> _GEGEVEN TEKST_

Een activist uit Jisr al-Shughur, in het noordwesten van Syrië, beschrijft hoe een begrafenis op 4 juni voor een man die werd doodgeschoten door veiligheidsagenten in burger uitgroeide tot een grote betoging tegen de regering.
“Toen de massa voorbij het hoofdkwartier van de geheime militaire politie liep, openden de agenten het vuur. Acht mensen werden gedood. Maar sommige agenten weigerden te schieten. Ze maakten onderling ruzie, en de chaos was compleet”, getuigt de activist, die bij de protesten aanwezig was en als betrouwbare bron bekendstaat.
De volgende dag keerde hij en anderen terug naar het gebouw van de militaire politie, nadat ze de avond ervoor explosies hadden gehoord in de buurt. Ze troffen er tientallen lichamen aan, waaronder dat van de politiechef.
Buitenlandse media mogen niet meer werken in Syrië, dus het is onmogelijk om het nieuws te verifiëren. Maar ook andere getuigenissen van inwoners in het gebied spreken van schermutselingen tussen ordehandhavers onderling.
Bashar al-Assad
Sinds 4 juni heeft president Bashar al-Assad tientallen tanks en duizenden soldaten naar het noordwesten van Syrië gestuurd. Het leger zou onder leiding staan van Assads broer Maher, die zwoer de “veiligheid te herstellen” nadat naar verluidt 120 agenten in Jisr al-Shughur werden gedood door “gewapende bendes”.
De Syrische televisie gaf al toe dat schutters “in militair uniform” verantwoordelijk zijn voor de moord op 120 veiligheidsagenten, maar het officiële persagentschap SANA beweert dat de aanvallers uniformen hadden gestolen en dat bewoners nu aan het leger vragen om tussenbeide te komen.
Ooggetuigen laten een heel ander geluid horen. “Het is tragisch, ze hebben alle gewassen afgebrand en de dorpelingen zijn gevlucht”, vertelt een inwoner van Jisr al-Shughur die vrijdag op weg was naar de Turkse grens. Hij zag hoe het leger met machinegeweren schoot op vluchtende dorpelingen.
“De beschuldigingen dat mensen hier onderdak bieden aan bendes zijn vals”, aldus een inwoner van Jisr al-Shughur. “En we hebben het leger nooit om hulp gevraagd. Zij schieten op ons.”

> _INHOUD DATASET_
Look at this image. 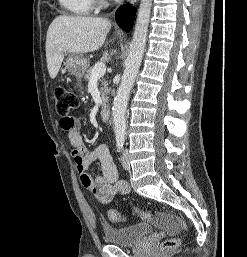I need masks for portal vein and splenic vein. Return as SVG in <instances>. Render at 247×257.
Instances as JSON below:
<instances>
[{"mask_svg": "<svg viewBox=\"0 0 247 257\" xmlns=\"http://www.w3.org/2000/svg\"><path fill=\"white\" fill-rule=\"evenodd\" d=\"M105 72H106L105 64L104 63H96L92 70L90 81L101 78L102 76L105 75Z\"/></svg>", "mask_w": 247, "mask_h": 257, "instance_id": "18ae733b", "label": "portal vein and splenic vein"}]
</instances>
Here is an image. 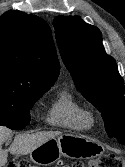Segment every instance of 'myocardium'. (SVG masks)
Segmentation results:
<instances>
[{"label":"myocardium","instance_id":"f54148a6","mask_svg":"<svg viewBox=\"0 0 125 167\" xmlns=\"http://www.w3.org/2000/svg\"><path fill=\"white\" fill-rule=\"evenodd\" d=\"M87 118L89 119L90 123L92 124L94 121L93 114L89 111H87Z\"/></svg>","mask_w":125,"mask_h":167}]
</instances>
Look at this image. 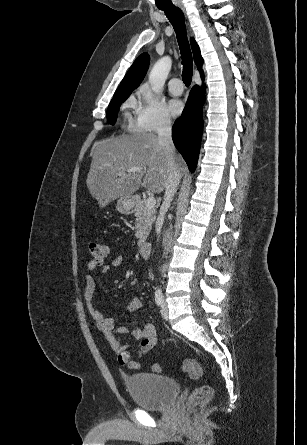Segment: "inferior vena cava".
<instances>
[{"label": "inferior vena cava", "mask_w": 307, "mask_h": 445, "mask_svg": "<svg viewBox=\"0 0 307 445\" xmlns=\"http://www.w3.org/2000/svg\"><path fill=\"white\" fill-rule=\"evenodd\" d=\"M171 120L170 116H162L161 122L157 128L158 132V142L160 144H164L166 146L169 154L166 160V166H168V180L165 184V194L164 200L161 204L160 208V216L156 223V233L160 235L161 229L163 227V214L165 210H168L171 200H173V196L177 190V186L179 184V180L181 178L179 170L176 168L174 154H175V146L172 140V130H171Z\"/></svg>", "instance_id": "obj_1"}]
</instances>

> _OPDRACHTEN_
(a) Noem alle woordgroepen die in de tekst over Jisr al-Shughur tussen aanhalingstekens staan in de alinea's die beginnen met "Sinds 4 juni" en "De Syrische televisie".
(b) Citeer een deel van de tekst over Jisr al-Shughur. Begin bij de woorden "Een activist uit" en stop na de woorden "betrouwbare bron bekendstaat.".

> _ANTWOORDEN_
(a)
- "veiligheid te herstellen"
- "gewapende bendes"
- "in militair uniform"

(b)
Een activist uit Jisr al-Shughur, in het noordwesten van Syrië, beschrijft hoe een begrafenis op 4 juni voor een man die werd doodgeschoten door veiligheidsagenten in burger uitgroeide tot een grote betoging tegen de regering.
“Toen de massa voorbij het hoofdkwartier van de geheime militaire politie liep, openden de agenten het vuur. Acht mensen werden gedood. Maar sommige agenten weigerden te schieten. Ze maakten onderling ruzie, en de chaos was compleet”, getuigt de activist, die bij de protesten aanwezig was en als betrouwbare bron bekendstaat.